Descriptions, Reviews, Etc.
Publisher Description:
Intermingling architectural, cultural, and religious history, Louis Nelson reads Anglican architecture and decorative arts as documents of eighteenth-century religious practice and belief. In The Beauty of Holiness, he tells the story of the Church of England in colonial South Carolina, revealing how the colony's Anglicans negotiated the tensions between the persistence of seventeenth-century religious practice and the rising tide of Enlightenment thought and sentimentality.

Nelson begins with a careful examination of the buildings, grave markers, and communion silver fashioned and used by early Anglicans. Turning to the religious functions of local churches, he uses these objects and artifacts to explore Anglican belief and practice in South Carolina. Chapters focus on the role of the senses in religious understanding, the practice of the sacraments, and the place of beauty, regularity, and order in eighteenth-century Anglicanism. The final section of the book considers the ways church architecture and material culture reinforced social and political hierarchies.

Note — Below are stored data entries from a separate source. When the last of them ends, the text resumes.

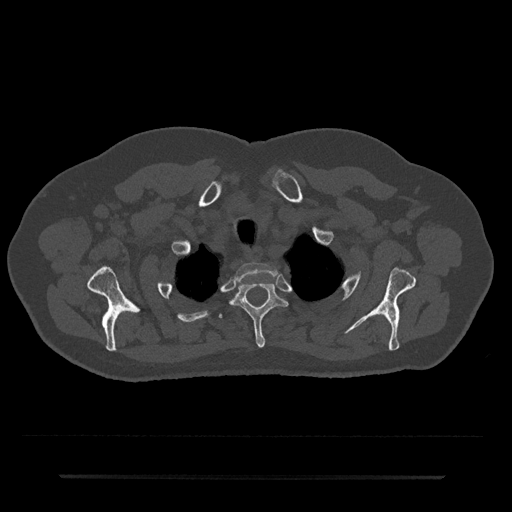
CT including the spine, one axial slice; reconstruction kernel Br40s/3; 120 kVp; bone window (W 1800 / L 400 HU); 0.5 mm slice thickness; 512 × 512 image matrix, field of view 437 × 437 mm. Male patient, age 69 years. From the clinical record (not read from this slice): primary cancer: prostate.
Outlined on this slice (semi-automatic segmentation, software-assisted and operator-edited):
- T1 vertebra: bounding box (x1, y1, x2, y2) in pixels: (235, 262, 279, 282)
- T2 vertebra: (230, 282, 288, 347)
- T3 vertebra: (219, 314, 222, 319)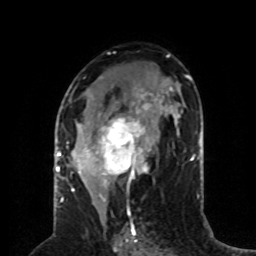
Breast MRI (dynamic contrast-enhanced), one axial slice; position 40 of 80 along the scan axis; cropped to one breast; dynamic contrast-enhanced series, time point 2 of 8 at this slice position (early post-contrast); 1.5 T; TE 4.2 ms, TR 7 ms; 2 mm slice thickness; 256 × 256 image matrix. Female patient.
Structures marked on this image (semi-automatically segmented with operator editing):
- enhancing-tissue mask used for the functional tumour volume (all voxels passing the contrast-enhancement thresholds inside the analysis volume; usually the tumour): bounding box [x1, y1, x2, y2] px = [59, 87, 158, 197]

Richly illustrated with more than 250 architectural images and photographs of religious objects, The Beauty of Holiness depends on exhaustive fieldwork to track changes in historical architecture. Nelson imaginatively reconstructs the history of the Church of England in colonial South Carolina and its role in public life, from its early years of ambivalent standing within the colony through the second wave of Anglicanism beginning in the early 1750s.


Contributor Bio(s): Nelson, Louis P.: - Louis P. Nelson is associate professor and chair of the Department of Architectural History at the University of Virginia.